● Page excerpt:
----

Amid growth in the general health care sector this year, domestic and global trends are aligning to also boost animal health care stocks, both for the pet market and the livestock sector.

In the companion animal market, U.S. consumers will spend an estimated $60.6 billion on their pets this year, up from $58 billion last year, according to the American Pet Products Association trade group.

A healthy U.S. consumer environment is benefiting the pet sector, says Ryan Daniels, an equity analyst who covers animal health care stocks for Chicago-based financial services firm William Blair. Aging baby boomers and young couples alike are getting pets, adoptions are up, and so is spending on veterinary services, he says. Rising house sales and the greater availability of human health care under the Affordable Care Act has also helped the pet sector, he says.

----

● Required action: From the passage above on animal health care stocks, list each condition that is said to be benefiting or to have helped the pet sector.

----

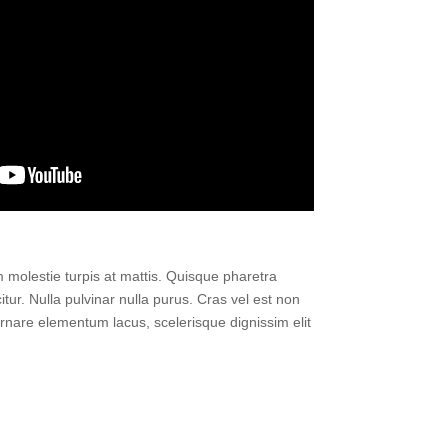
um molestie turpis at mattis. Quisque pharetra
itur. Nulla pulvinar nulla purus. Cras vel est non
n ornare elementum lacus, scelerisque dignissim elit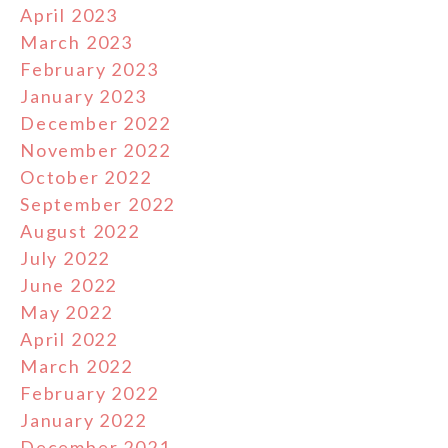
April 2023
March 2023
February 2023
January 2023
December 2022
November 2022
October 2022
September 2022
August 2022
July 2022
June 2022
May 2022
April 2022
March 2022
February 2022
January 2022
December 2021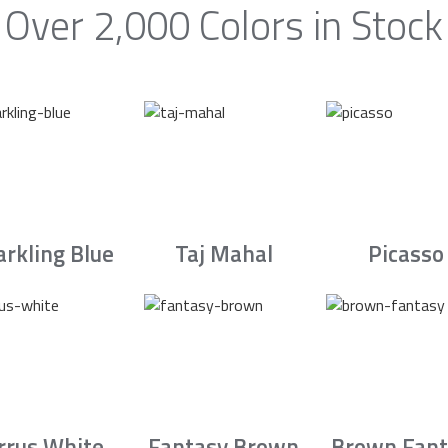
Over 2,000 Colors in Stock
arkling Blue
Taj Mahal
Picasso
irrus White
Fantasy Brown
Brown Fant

----

● Result for this exercise:
- A healthy U.S. consumer environment
- Rising house sales
- The greater availability of human health care under the Affordable Care Act